━━━ RECORDED DATA
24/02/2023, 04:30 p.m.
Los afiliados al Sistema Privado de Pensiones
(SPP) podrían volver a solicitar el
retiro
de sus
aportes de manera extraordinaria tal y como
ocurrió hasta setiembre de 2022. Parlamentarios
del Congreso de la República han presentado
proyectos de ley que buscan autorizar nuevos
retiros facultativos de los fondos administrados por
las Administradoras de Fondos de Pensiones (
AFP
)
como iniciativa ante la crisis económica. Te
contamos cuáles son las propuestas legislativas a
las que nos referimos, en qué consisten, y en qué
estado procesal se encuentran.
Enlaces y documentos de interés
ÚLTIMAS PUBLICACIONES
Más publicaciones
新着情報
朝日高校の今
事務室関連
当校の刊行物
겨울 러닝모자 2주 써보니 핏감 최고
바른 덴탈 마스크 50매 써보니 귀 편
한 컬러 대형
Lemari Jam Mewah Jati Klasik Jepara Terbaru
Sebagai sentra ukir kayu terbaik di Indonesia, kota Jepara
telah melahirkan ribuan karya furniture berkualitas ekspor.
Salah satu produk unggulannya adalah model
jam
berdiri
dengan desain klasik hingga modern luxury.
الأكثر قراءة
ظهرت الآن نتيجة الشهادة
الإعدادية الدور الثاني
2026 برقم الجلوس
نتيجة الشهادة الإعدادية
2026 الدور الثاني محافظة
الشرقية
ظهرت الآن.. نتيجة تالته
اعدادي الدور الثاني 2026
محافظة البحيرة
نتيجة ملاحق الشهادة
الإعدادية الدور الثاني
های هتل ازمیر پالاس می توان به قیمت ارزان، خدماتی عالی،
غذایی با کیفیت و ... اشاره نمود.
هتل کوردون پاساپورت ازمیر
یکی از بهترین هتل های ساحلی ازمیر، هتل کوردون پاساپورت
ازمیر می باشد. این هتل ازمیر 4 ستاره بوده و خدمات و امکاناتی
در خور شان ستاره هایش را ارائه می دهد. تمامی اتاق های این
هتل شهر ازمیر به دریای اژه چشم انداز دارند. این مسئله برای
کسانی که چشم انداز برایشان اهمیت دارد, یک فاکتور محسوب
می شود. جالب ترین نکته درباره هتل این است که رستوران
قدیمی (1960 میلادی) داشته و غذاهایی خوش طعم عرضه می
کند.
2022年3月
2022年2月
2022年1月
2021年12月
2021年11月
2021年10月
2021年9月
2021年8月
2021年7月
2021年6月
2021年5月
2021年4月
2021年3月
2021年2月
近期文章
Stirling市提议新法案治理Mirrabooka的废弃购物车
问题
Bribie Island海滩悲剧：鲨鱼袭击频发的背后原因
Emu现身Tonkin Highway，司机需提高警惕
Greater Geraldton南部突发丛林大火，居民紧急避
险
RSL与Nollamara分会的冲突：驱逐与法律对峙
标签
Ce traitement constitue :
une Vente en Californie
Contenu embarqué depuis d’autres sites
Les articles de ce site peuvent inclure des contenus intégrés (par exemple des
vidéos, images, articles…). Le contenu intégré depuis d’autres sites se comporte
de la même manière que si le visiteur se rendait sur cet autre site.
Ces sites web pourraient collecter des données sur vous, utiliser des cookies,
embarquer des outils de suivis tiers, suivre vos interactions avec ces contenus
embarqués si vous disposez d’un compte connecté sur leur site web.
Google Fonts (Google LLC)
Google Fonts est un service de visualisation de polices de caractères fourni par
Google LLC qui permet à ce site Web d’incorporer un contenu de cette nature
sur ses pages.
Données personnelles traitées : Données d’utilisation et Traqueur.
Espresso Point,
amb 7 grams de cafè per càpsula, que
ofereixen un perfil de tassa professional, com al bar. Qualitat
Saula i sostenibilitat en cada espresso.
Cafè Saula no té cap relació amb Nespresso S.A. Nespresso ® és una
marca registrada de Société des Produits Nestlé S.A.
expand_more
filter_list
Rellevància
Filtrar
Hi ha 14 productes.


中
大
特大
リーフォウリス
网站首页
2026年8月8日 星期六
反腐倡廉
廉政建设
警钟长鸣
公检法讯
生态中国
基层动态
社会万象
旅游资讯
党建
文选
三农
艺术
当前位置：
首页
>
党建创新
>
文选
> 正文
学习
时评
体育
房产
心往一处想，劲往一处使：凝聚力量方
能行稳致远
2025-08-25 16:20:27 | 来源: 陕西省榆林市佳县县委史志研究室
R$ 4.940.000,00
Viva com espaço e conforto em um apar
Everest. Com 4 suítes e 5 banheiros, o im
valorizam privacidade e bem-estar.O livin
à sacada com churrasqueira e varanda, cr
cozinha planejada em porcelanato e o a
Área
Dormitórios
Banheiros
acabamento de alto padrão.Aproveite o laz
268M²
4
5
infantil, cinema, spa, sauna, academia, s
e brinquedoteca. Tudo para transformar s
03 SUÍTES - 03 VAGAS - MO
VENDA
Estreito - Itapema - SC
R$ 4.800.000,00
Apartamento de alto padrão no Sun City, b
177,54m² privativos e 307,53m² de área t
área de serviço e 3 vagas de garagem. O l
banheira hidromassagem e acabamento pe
━━━━━━
_TO-DO ITEM_
Go through the entries above and report every line in which the word "انداز" appears.

_PROBLEM SOLUTION_
هتل شهر ازمیر به دریای اژه چشم انداز دارند. این مسئله برای
کسانی که چشم انداز برایشان اهمیت دارد, یک فاکتور محسوب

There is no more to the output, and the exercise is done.